Reputation: 1209
I try to scrape data of this website: http://ntthnue.edu.vn/tracuudiem
First, when I insert the SBD field with data 'TS4740', I can successfully get the result. However, when I try to run this code:
Here is my PHP cURL code:
<?php
function getData($id) {
$url = 'http://ntthnue.edu.vn/tracuudiem';
$ch = curl_init($url);
curl_setopt($ch, CURLOPT_POST, true);
curl_setopt($ch, CURLOPT_POSTFIELDS, ['sbd' => $id]);
curl_setopt($ch, CURLOPT_RETURNTRANSFER, true);
$result = curl_exec($ch);
curl_close($ch);
return $result;
}
echo getData('TS4740');
I just got the old page. Can anybody explain why? Thank you!
Upvotes: 3
Views: 3512
Reputation: 4049
Make sure you add all the necessary headers and input data. The server that is processing this request can do all kinds of checks to see if it's a "valid" form request. As such you need to spoof the request to be as close to a regular browser request as possible.

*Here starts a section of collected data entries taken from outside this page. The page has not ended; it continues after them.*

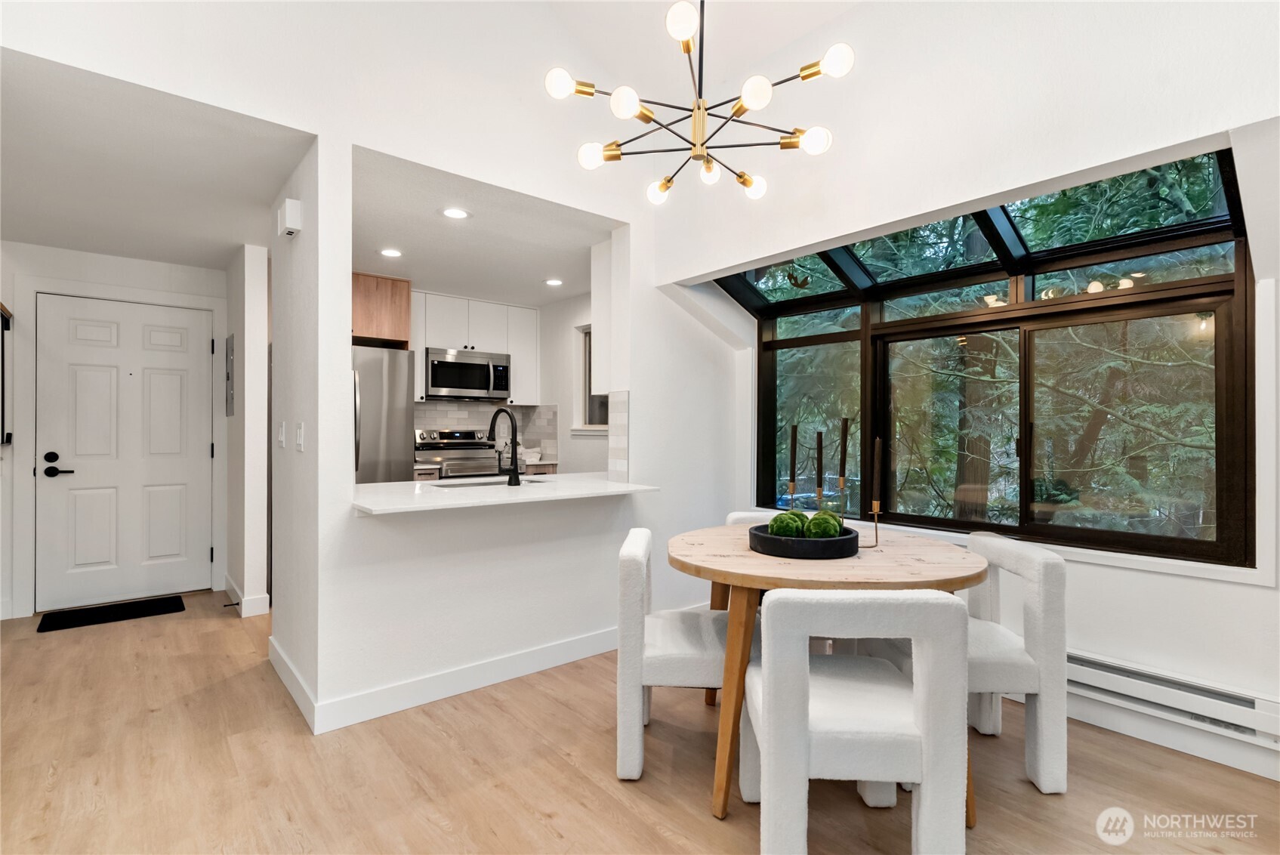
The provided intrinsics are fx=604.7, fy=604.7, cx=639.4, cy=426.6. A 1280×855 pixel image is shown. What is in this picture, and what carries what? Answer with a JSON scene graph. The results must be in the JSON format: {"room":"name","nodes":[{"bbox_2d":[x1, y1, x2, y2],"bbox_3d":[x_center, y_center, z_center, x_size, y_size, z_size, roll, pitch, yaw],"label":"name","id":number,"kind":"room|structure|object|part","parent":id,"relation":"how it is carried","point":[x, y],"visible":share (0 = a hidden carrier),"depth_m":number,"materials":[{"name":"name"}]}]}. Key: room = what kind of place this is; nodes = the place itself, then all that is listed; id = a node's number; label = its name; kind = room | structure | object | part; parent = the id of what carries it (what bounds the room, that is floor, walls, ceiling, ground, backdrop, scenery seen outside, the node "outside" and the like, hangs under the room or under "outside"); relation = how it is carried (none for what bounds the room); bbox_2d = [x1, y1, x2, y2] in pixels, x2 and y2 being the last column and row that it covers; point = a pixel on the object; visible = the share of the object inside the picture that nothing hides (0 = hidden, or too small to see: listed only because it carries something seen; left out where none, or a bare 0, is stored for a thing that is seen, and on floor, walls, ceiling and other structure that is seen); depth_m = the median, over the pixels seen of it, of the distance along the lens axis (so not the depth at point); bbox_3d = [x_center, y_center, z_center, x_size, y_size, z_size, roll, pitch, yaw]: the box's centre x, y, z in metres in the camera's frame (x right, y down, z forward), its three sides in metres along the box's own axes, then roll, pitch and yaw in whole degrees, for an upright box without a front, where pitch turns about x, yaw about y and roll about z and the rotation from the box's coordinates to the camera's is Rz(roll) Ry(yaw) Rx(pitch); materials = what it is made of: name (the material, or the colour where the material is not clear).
{"room":"dining room","nodes":[
{"label":"dining room","id":0,"kind":"room"},
{"bbox_2d":[4,237,226,621],"bbox_3d":[-3.746,0.008,4.076,1.726,2.415,0.142,0,0,-40],"label":"entry wall","id":1,"kind":"structure","parent":0,"point":[118,280],"depth_m":3.98,"materials":[{"name":"white paint"}]},
{"bbox_2d":[0,303,12,446],"bbox_3d":[-3.918,-0.312,3.617,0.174,0.886,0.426,0,0,-40],"label":"picture frame","id":2,"kind":"object","parent":1,"relation":"attached to","point":[6,325],"visible":1,"depth_m":3.78,"materials":[{"name":"black"}]},
{"bbox_2d":[37,293,212,612],"bbox_3d":[-3.532,0.182,4.187,0.895,2.037,0.106,0,0,-40],"label":"front door","id":3,"kind":"structure","parent":1,"relation":"in","point":[202,452],"depth_m":4.19,"materials":[{"name":"white paint"}]},
{"bbox_3d":[-3.779,0.254,3.953,0.154,0.161,0.145,0,0,-40],"label":"door handle","id":4,"kind":"part","parent":3,"relation":"part of","materials":[{"name":"black metal"}]},
{"bbox_2d":[0,48,311,270],"bbox_3d":[-2.771,-1.237,3.213,1.488,0.107,3.210,0,0,-40],"label":"hallway ceiling","id":5,"kind":"structure","parent":0,"point":[69,245],"depth_m":2.78,"materials":[{"name":"white paint"}]},
{"bbox_2d":[225,243,271,618],"bbox_3d":[-2.814,0.005,4.300,0.127,2.414,1.118,0,0,-40],"label":"hallway side wall","id":6,"kind":"structure","parent":0,"point":[259,340],"depth_m":3.89,"materials":[{"name":"white paint"}]},
{"bbox_2d":[225,332,234,416],"bbox_3d":[-2.917,-0.362,4.296,0.021,0.580,0.330,0,0,-40],"label":"electrical panel","id":7,"kind":"object","parent":6,"relation":"attached to","point":[229,359],"visible":0.98,"depth_m":4.24,"materials":[{"name":"grey metal"}]},
{"bbox_2d":[223,572,270,616],"bbox_3d":[-2.738,1.155,4.172,0.158,0.116,0.893,0,0,-40],"label":"baseboard","id":8,"kind":"structure","parent":6,"relation":"attached to","point":[244,609],"depth_m":3.90,"materials":[{"name":"white paint"}]},
{"bbox_2d":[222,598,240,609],"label":"door stop","id":9,"kind":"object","parent":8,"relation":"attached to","point":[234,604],"visible":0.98,"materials":[{"name":"black metal"}]},
{"bbox_2d":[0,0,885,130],"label":"ceiling","id":10,"kind":"structure","parent":0,"point":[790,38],"depth_m":2.60,"materials":[{"name":"white paint"}]},
{"bbox_2d":[542,0,851,205],"bbox_3d":[0.200,-1.589,2.084,0.954,1.425,0.949,0,0,-40],"label":"chandelier","id":11,"kind":"object","parent":10,"relation":"hanging from","point":[803,75],"visible":0.99,"depth_m":2.04,"materials":[{"name":"metal"}]},
{"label":"bulb","id":12,"kind":"part","parent":11,"relation":"part of","materials":[{"name":"white glass"}]},
{"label":"bulb","id":13,"kind":"part","parent":11,"relation":"part of","materials":[{"name":"glass"}]},
{"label":"bulb","id":14,"kind":"part","parent":11,"relation":"part of","materials":[{"name":"white glass"}]},
{"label":"bulb","id":15,"kind":"part","parent":11,"relation":"part of","materials":[{"name":"glass"}]},
{"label":"bulb","id":16,"kind":"part","parent":11,"relation":"part of","materials":[{"name":"white glass"}]},
{"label":"bulb","id":17,"kind":"part","parent":11,"relation":"part of","materials":[{"name":"white glass"}]},
{"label":"bulb","id":18,"kind":"part","parent":11,"relation":"part of","materials":[{"name":"white glass"}]},
{"bbox_2d":[351,147,615,309],"bbox_3d":[-1.219,-1.205,4.236,2.336,0.112,2.966,0,0,-40],"label":"kitchen ceiling","id":19,"kind":"structure","parent":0,"point":[429,275],"depth_m":3.77,"materials":[{"name":"white paint"}]},
{"bbox_2d":[379,246,402,257],"bbox_3d":[-1.659,-1.155,4.020,0.156,0.007,0.155,0,0,-40],"label":"recessed light","id":20,"kind":"object","parent":19,"relation":"in","point":[392,252],"visible":0.99,"depth_m":4.01,"materials":[{"name":"white"}]},
{"bbox_2d":[441,206,469,219],"bbox_3d":[-1.004,-1.160,3.287,0.162,0.007,0.162,0,0,-40],"label":"recessed light","id":21,"kind":"object","parent":19,"relation":"in","point":[457,213],"visible":0.99,"depth_m":3.29,"materials":[{"name":"white"}]},
{"bbox_2d":[544,277,563,285],"bbox_3d":[-0.677,-1.142,4.774,0.157,0.008,0.159,0,0,-40],"label":"recessed light","id":22,"kind":"object","parent":19,"relation":"in","point":[554,282],"visible":0.99,"depth_m":4.76,"materials":[{"name":"white"}]},
{"bbox_2d":[404,289,601,475],"bbox_3d":[-1.368,0.011,5.204,3.124,2.482,0.735,0,0,-40],"label":"kitchen back wall","id":23,"kind":"structure","parent":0,"point":[564,414],"depth_m":5.48,"materials":[{"name":"white paint"}]},
{"bbox_2d":[351,271,410,347],"bbox_3d":[-2.304,-0.893,4.752,0.830,0.511,0.637,0,0,-40],"label":"upper cabinet","id":24,"kind":"object","parent":23,"relation":"attached to","point":[381,334],"visible":0.49,"depth_m":4.61,"materials":[{"name":"brown wood"}]},
{"bbox_2d":[410,291,536,405],"bbox_3d":[-1.590,-0.683,5.505,1.224,0.925,0.376,0,0,-40],"label":"upper cabinet","id":25,"kind":"object","parent":23,"relation":"attached to","point":[529,362],"visible":0.64,"depth_m":5.42,"materials":[{"name":"white paint"}]},
{"bbox_2d":[422,347,510,399],"bbox_3d":[-1.595,-0.459,5.436,0.747,0.416,0.467,0,0,-40],"label":"microwave","id":26,"kind":"object","parent":25,"relation":"attached to","point":[447,365],"visible":0.96,"depth_m":5.28,"materials":[{"name":"silver metal"}]},
{"bbox_2d":[411,400,555,460],"bbox_3d":[-1.642,0.036,5.568,1.560,0.524,0.012,0,0,-40],"label":"tile backsplash","id":27,"kind":"structure","parent":23,"relation":"attached to","point":[442,422],"depth_m":5.75,"materials":[{"name":"tile"}]},
{"bbox_2d":[276,101,732,725],"bbox_3d":[-0.330,-0.055,3.236,2.569,2.545,0.153,0,0,-40],"label":"kitchen partition wall","id":28,"kind":"structure","parent":0,"point":[630,390],"depth_m":2.85,"materials":[{"name":"white paint"}]},
{"bbox_2d":[277,420,286,447],"bbox_3d":[-1.794,0.040,3.034,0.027,0.125,0.076,0,0,-40],"label":"light switch","id":29,"kind":"object","parent":28,"relation":"attached to","point":[282,437],"visible":0.98,"depth_m":3.01,"materials":[{"name":"white plastic"}]},
{"bbox_2d":[277,197,302,236],"bbox_3d":[-1.600,-0.949,2.761,0.062,0.136,0.157,0,0,-40],"label":"door chime","id":30,"kind":"object","parent":28,"relation":"attached to","point":[289,205],"visible":0.99,"depth_m":2.71,"materials":[{"name":"white plastic"}]},
{"bbox_2d":[296,421,305,451],"bbox_3d":[-1.506,0.043,2.676,0.014,0.121,0.078,0,0,-40],"label":"light switch","id":31,"kind":"object","parent":28,"relation":"attached to","point":[301,430],"visible":0.98,"depth_m":2.66,"materials":[{"name":"white plastic"}]},
{"bbox_2d":[269,626,617,734],"bbox_3d":[-0.439,1.153,3.097,2.145,0.112,0.020,0,0,-40],"label":"baseboard","id":32,"kind":"structure","parent":28,"relation":"attached to","point":[454,679],"depth_m":2.75,"materials":[{"name":"white paint"}]},
{"bbox_2d":[348,471,660,513],"bbox_3d":[-0.721,0.323,3.157,1.570,0.037,0.906,0,0,-40],"label":"countertop","id":33,"kind":"structure","parent":28,"relation":"attached to","point":[592,484],"depth_m":2.87,"materials":[{"name":"white stone"}]},
{"bbox_2d":[433,475,546,487],"bbox_3d":[-0.810,0.410,3.328,0.647,0.182,0.417,0,0,-40],"label":"sink","id":34,"kind":"object","parent":33,"relation":"in","point":[482,484],"visible":0.2,"depth_m":3.49,"materials":[{"name":"silver metal"}]},
{"bbox_2d":[487,407,521,485],"bbox_3d":[-0.751,0.103,3.283,0.105,0.404,0.272,0,0,-40],"label":"faucet","id":35,"kind":"object","parent":33,"relation":"on","point":[514,470],"visible":0.99,"depth_m":3.20,"materials":[{"name":"black metal"}]},
{"bbox_2d":[589,237,619,398],"bbox_3d":[0.114,-0.655,3.902,0.896,0.937,0.285,0,0,-40],"label":"upper cabinet","id":36,"kind":"object","parent":28,"relation":"attached to","point":[612,387],"visible":0.31,"depth_m":3.63,"materials":[{"name":"white paint"}]},
{"bbox_2d":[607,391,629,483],"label":"tile backsplash","id":37,"kind":"structure","parent":28,"relation":"attached to","point":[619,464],"depth_m":3.40,"materials":[{"name":"white tile"}]},
{"bbox_2d":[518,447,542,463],"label":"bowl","id":38,"kind":"object","parent":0,"point":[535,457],"visible":0.78,"depth_m":5.51,"materials":[{"name":"white ceramic"}]},
{"bbox_2d":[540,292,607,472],"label":"kitchen right wall","id":39,"kind":"structure","parent":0,"point":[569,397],"depth_m":5.42,"materials":[{"name":"white paint"}]},
{"bbox_2d":[573,325,609,432],"bbox_3d":[-0.271,-0.400,5.057,0.150,0.969,0.892,0,0,-40],"label":"kitchen window","id":40,"kind":"structure","parent":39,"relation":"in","point":[590,414],"depth_m":5.33,"materials":[{"name":"white"}]},
{"bbox_2d":[0,586,1279,854],"bbox_3d":[-0.734,1.252,2.225,5.046,0.100,7.922,0,0,-40],"label":"floor","id":41,"kind":"structure","parent":0,"point":[599,791],"depth_m":2.10,"materials":[{"name":"brown wood"}]},
{"bbox_2d":[35,594,188,632],"bbox_3d":[-3.388,1.203,3.925,0.742,0.012,0.417,0,0,-40],"label":"doormat","id":42,"kind":"object","parent":41,"relation":"on","point":[146,612],"visible":0.98,"depth_m":3.88,"materials":[{"name":"black rubber"}]},
{"bbox_2d":[352,344,416,483],"bbox_3d":[-2.244,0.295,4.572,0.865,1.763,0.822,0,0,-40],"label":"refrigerator","id":43,"kind":"object","parent":41,"relation":"on","point":[399,405],"visible":0.29,"depth_m":4.42,"materials":[{"name":"silver metal"}]},
{"bbox_2d":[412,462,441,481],"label":"lower cabinet","id":44,"kind":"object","parent":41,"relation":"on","point":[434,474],"visible":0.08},
{"bbox_2d":[413,428,503,478],"bbox_3d":[-1.556,0.605,5.312,0.741,1.170,0.692,0,0,-40],"label":"stove","id":45,"kind":"object","parent":41,"relation":"on","point":[447,454],"visible":0.36,"depth_m":5.30,"materials":[{"name":"silver metal"}]},
{"bbox_2d":[616,528,746,785],"bbox_3d":[0.197,0.818,2.281,0.539,0.776,0.514,0,0,4],"label":"dining chair","id":46,"kind":"object","parent":41,"relation":"on","point":[634,596],"visible":0.74,"depth_m":2.04,"materials":[{"name":"white fabric"}]},
{"bbox_2d":[724,509,783,526],"bbox_3d":[0.673,0.810,2.948,0.498,0.742,0.539,0,0,4],"label":"dining chair","id":47,"kind":"object","parent":41,"relation":"on","point":[732,516],"visible":0.07,"depth_m":3.09,"materials":[{"name":"white fabric"}]},
{"bbox_2d":[681,533,992,814],"bbox_3d":[0.642,0.829,2.259,1.111,0.756,1.109,0,0,-40],"label":"dining table","id":48,"kind":"object","parent":41,"relation":"on","point":[965,581],"visible":0.7,"depth_m":1.91,"materials":[{"name":"brown wood"}]},
{"bbox_2d":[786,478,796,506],"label":"candle holder","id":49,"kind":"object","parent":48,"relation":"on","point":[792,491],"visible":0.55,"depth_m":2.58,"materials":[{"name":"gold metal"}]},
{"bbox_2d":[787,422,798,489],"bbox_3d":[0.678,0.190,2.668,0.051,0.406,0.053,0,0,7],"label":"candle","id":50,"kind":"object","parent":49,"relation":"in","point":[792,432],"visible":0.98,"depth_m":2.66,"materials":[{"name":"black wax"}]},
{"bbox_2d":[749,522,862,558],"bbox_3d":[0.601,0.415,2.225,0.394,0.072,0.392,0,0,-40],"label":"black bowl","id":51,"kind":"object","parent":48,"relation":"on","point":[767,541],"visible":0.79,"depth_m":2.06,"materials":[{"name":"black wood"}]},
{"bbox_2d":[767,510,805,536],"bbox_3d":[0.559,0.374,2.247,0.127,0.129,0.126,0,0,-40],"label":"moss ball","id":52,"kind":"object","parent":51,"relation":"in","point":[784,516],"visible":0.68,"depth_m":2.20,"materials":[{"name":"green plant"}]},
{"bbox_2d":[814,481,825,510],"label":"candle holder","id":53,"kind":"object","parent":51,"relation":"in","point":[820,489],"visible":0.53,"depth_m":2.50,"materials":[{"name":"gold metal"}]},
{"bbox_2d":[802,511,841,538],"bbox_3d":[0.667,0.376,2.212,0.128,0.127,0.126,0,0,-40],"label":"moss ball","id":54,"kind":"object","parent":51,"relation":"in","point":[825,524],"visible":0.72,"depth_m":2.17,"materials":[{"name":"green plant"}]},
{"bbox_2d":[801,475,882,551],"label":"candle holder","id":55,"kind":"object","parent":48,"relation":"on","point":[875,512],"visible":0.65,"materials":[{"name":"gold metal"}]},
{"bbox_2d":[813,428,824,495],"bbox_3d":[0.739,0.206,2.493,0.059,0.388,0.059,0,0,-40],"label":"candle","id":56,"kind":"object","parent":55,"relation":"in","point":[818,445],"visible":0.95,"depth_m":2.48,"materials":[{"name":"black wax"}]},
{"bbox_2d":[836,416,850,486],"bbox_3d":[0.818,0.145,2.428,0.047,0.370,0.048,0,0,-40],"label":"candle","id":57,"kind":"object","parent":55,"relation":"in","point":[845,449],"visible":0.98,"depth_m":2.42,"materials":[{"name":"black wax"}]},
{"bbox_2d":[872,436,884,510],"bbox_3d":[0.903,0.214,2.314,0.047,0.328,0.047,0,0,-40],"label":"candle","id":58,"kind":"object","parent":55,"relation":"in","point":[877,442],"visible":0.98,"depth_m":2.30,"materials":[{"name":"black wax"}]},
{"bbox_2d":[742,586,969,854],"bbox_3d":[0.567,0.815,1.737,0.515,0.785,0.545,0,0,2],"label":"dining chair","id":59,"kind":"object","parent":41,"relation":"on","point":[807,658],"visible":1,"depth_m":1.51,"materials":[{"name":"white fabric"}]},
{"bbox_2d":[873,532,1067,795],"bbox_3d":[1.171,0.818,2.239,0.532,0.776,0.528,0,0,-2],"label":"dining chair","id":60,"kind":"object","parent":41,"relation":"on","point":[1048,589],"visible":0.65,"depth_m":2.02,"materials":[{"name":"white fabric"}]},
{"bbox_2d":[653,0,1279,795],"bbox_3d":[1.539,-0.450,2.528,0.243,3.362,4.006,0,0,-40],"label":"window wall","id":61,"kind":"structure","parent":0,"point":[1098,574],"depth_m":2.34,"materials":[{"name":"white paint"}]},
{"bbox_2d":[736,143,1257,568],"bbox_3d":[1.495,-0.247,3.131,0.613,1.567,2.464,0,0,-40],"label":"window","id":62,"kind":"structure","parent":61,"relation":"in","point":[942,519],"depth_m":2.82,"materials":[{"name":"glass"}]},
{"bbox_2d":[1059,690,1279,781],"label":"baseboard","id":63,"kind":"structure","parent":61,"relation":"attached to","point":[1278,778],"depth_m":2.28,"materials":[{"name":"white paint"}]},
{"bbox_2d":[1064,648,1279,748],"bbox_3d":[1.813,0.999,2.442,0.067,0.146,1.295,0,0,-40],"label":"baseboard heater","id":64,"kind":"object","parent":61,"relation":"attached to","point":[1090,661],"visible":0.73,"depth_m":2.21,"materials":[{"name":"white metal"}]}
]}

Use tools like Chrome Dev Tools to see both the request and respons headers that are sent between the server and your browser to better understand what you curl setup should be like. And further use a app like Postman to make the request simulation super easy and to see what works and not.
<?php
function getData($id) {
$url = 'http://ntthnue.edu.vn/tracuudiem';
$ch = curl_init($url);
$postdata = 'namhoc=2015-2016&kythi_name=Tuy%E1%BB%83n+sinh+v%C3%A0o+l%E1%BB%9Bp+10&hoten=&sbd='.$id.'&btnSearch=T%C3%ACm+ki%E1%BA%BFm';
curl_setopt($ch, CURLOPT_POST, true);
curl_setopt($ch, CURLOPT_POSTFIELDS, $postdata);
curl_setopt($ch, CURLOPT_RETURNTRANSFER, true);
curl_setopt($ch, CURLOPT_HTTPHEADER, array(
'Accept: text/html,application/xhtml+xml,application/xml;q=0.9,image/webp,*/*;q=0.8',
'Origin: http://ntthnue.edu.vn',
'User-Agent: Mozilla/5.0 (X11; Linux x86_64) AppleWebKit/537.36 (KHTML, like Gecko) Chrome/43.0.2357.130 Safari/537.36',
'Content-Type: application/x-www-form-urlencoded',
'Referer: http://ntthnue.edu.vn/tracuudiem',
));
$result = curl_exec($ch);
curl_close($ch);
return $result;
}
echo getData('TS4740');
Upvotes: 5